Às vezes, amigo leitor, de fato nem tudo depende somente de nós... não depende de atitudes e escolhas racionais e até nem de atitudes generosas e gentis de nossa parte.
Mesmo pessoas íntimas podem ser desafetos de nosso passado, com um saldo a nos cobrar, e cabe a nós fazer o que sentimos que temos que fazer pelo outro, como no caso de minha cliente, que arrumou emprego para a irmã, ajudou-a pagando a escola para os sobrinhos, já que esta não ganhava o suficiente. Tratava-se de uma dívida do passado e, mesmo sem ser reconhecida, ela continuou ajudando.


 

A atitude curativa deste e de muitos casos é praticar o bem sem esperar retorno; porque sentimos que temos que fazer; porque somos felizes no momento em que fazemos sem esperar sermos reconhecidos por nossos lindos atos de amor.
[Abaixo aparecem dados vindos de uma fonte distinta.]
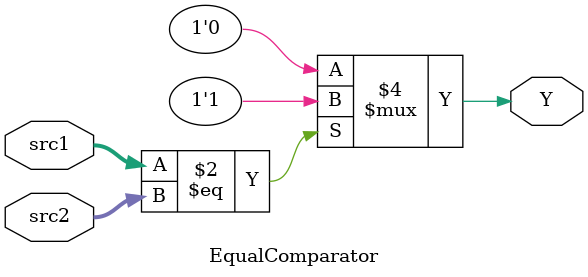
<source format=v>
`timescale 1ns / 1ps


module EqualComparator(
    input [31:0] src1, src2,
    output reg Y
);
    always@(*) begin
        if(src1 == src2)
            Y <= 1;
        else
            Y  <= 0;
    end
endmodule

</source>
Pois é isso o que significa ser um instrumento do divino quando a energia do amor passa por nós. Se fizermos isso com o coração aberto, apenas conscientes de se tratar da atitude correta, esse amor nos preencherá e o fluxo amoroso seguirá em sua plenitude.
De forma prática aconselhei Vanessa a não se prender às atitudes negativas ou à desarmonia da irmã. Expliquei que existe uma família carnal que nem sempre é a nossa família de alma, e que se ela conseguisse abrir mão da expectativa afetiva, ficaria melhor, mais leve. Porque frequentemente as almas não estão no mesmo plano evolutivo e justamente por isso nem compreendem os eventos, os fatos, da mesma forma. Assim, ser amável e gentil era algo natural para Vanessa, que tinha esse tipo de atitude com todas as pessoas, mas isso não era o bastante para sua irmã.
Quando analisamos algo em nossa vida devemos abrir a mente e ver além das aparências, porque nem sempre é tão ruim quanto imaginamos. Se não somos amados por alguém o que fazer se não aceitar que é assim? E permitir que o amor venha de outras partes?
Com certeza o universo tem outras formas de suprir essa energia. Por vezes esses resgates são muito doloridos, mas até nessa dor a mão de Deus está amorosamente nos conduzindo para a evolução e para o amor maior, que é o incondicional.